Except when companies use non-biodegradable stickers—“Affix this to your mail-in coupon for a free bonus subscription to Yachting for Kids!”— everything works out pretty good. In fact, the years have proven that promotional offers—and letters from my parents I can’t bear to look at—nicely balance the “wet” compost of kitchen scraps. With time and stirring, you’ll have a lovely loamy—and, importantly, informationally secure—mix within six months.

But there are things within the publishing industry, as you may have discovered yourself, that could begin to make even a well-balanced person paranoid.

I could go on and on, but this is my first ever blog entry and prudence tells me I should maybe start with just one topic. Beyond composting, I mean, which I don’t expect is what Maggie and Evelyn were expecting from me.

So let me touch on one topic that’s near the beginning of the publishing alphabet and never fails to make me look over my shoulder—agents . . . literary agents.

I mean why do they even call them agents? Who else is an agent? Insurance people (creepy). Internal Revenue Service folks (creepy). Operators in the MI5, ATF, CIA, OSS and FBI (I rest my case).

And what do they do? You don’t go to school for it. You don’t need a license. There isn’t even an accreditation or support organization for them—like lawyers have the Bar Association—at least so far as I’ve heard. I mean have you ever seen a news story about a literary agent getting defrocked by her or his peers?

Maybe part of the problem is they don’t seem to do anything they might even have to bother putting on a frock to accomplish.

So far as I can tell—and I should confess I don’t have a lot of direct dealings with them and that I know one or two who seem lovely in person—agents need 2 principal things to make a living:

1) Enough paralegal-level savvy to hoard and be conversant with the appropriate legal forms and contracts to make writers promise to give them a hefty portion of any money they might make and to understand that the generally guile-less publishing houses aren’t taking any legal advantage.

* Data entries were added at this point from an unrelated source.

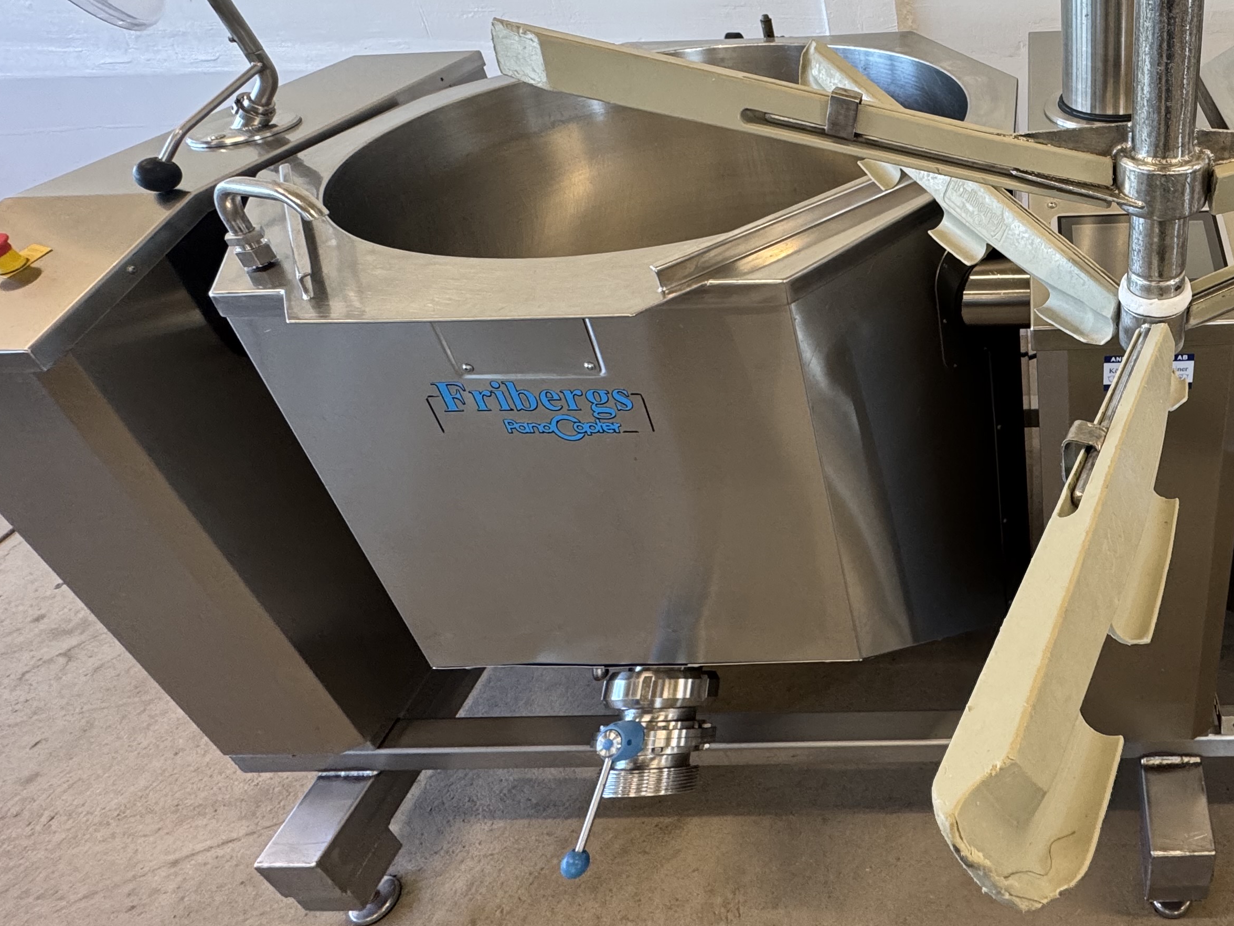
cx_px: 1034
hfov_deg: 63.5
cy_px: 268
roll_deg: +2.5
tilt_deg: -30.0
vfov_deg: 54.9
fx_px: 856
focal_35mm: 24
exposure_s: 1/100
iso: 200
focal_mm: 2.22
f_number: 2.2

2) The ability—through experience, charm and, or, connections—to get calls & emails answered by the people who acquire manuscripts and sometimes by those who market the finished books at the publishing houses.

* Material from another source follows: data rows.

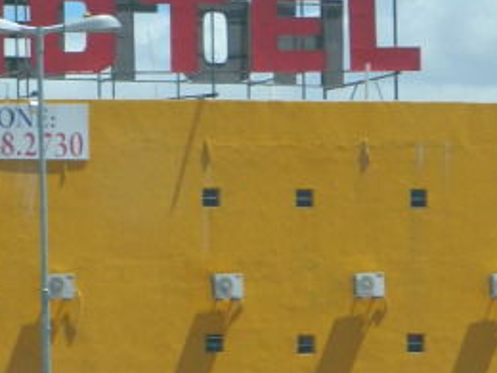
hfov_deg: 3.9
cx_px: 2
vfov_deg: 2.9
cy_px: 237
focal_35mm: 508
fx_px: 7294
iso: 80
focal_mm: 23.2
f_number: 4.7
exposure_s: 1/640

The rest of it—recognizing good writing, answering the telephone occasionally, light xeroxing, brushing one’s teeth before going out in public—most of us regular folk have down.

But somehow they keep on doing their thing. Even now, in the 21st century, they’re taking often double-digit percentages out of author’s and publisher’s hands.

I mean, isn’t that a weird system? And there’s like, no transparency whatsoever. So you never know if like Agent Y is brother-in-law to Publisher X.

And you never really know if Agent K really does have your best interest at heart and thinks you could be BIG, or whether he’s just treating you like a mineral claim that may or may not prove to contain valuable gems but the land’s so dang cheap, why not just go ahead and put a binding deed on it so nobody else can do anything with it?

Oh well. I don’t really have anything specific to point at, but the whole scene just makes me nervous. Speaking of which, I think I hear somebody out at the composter.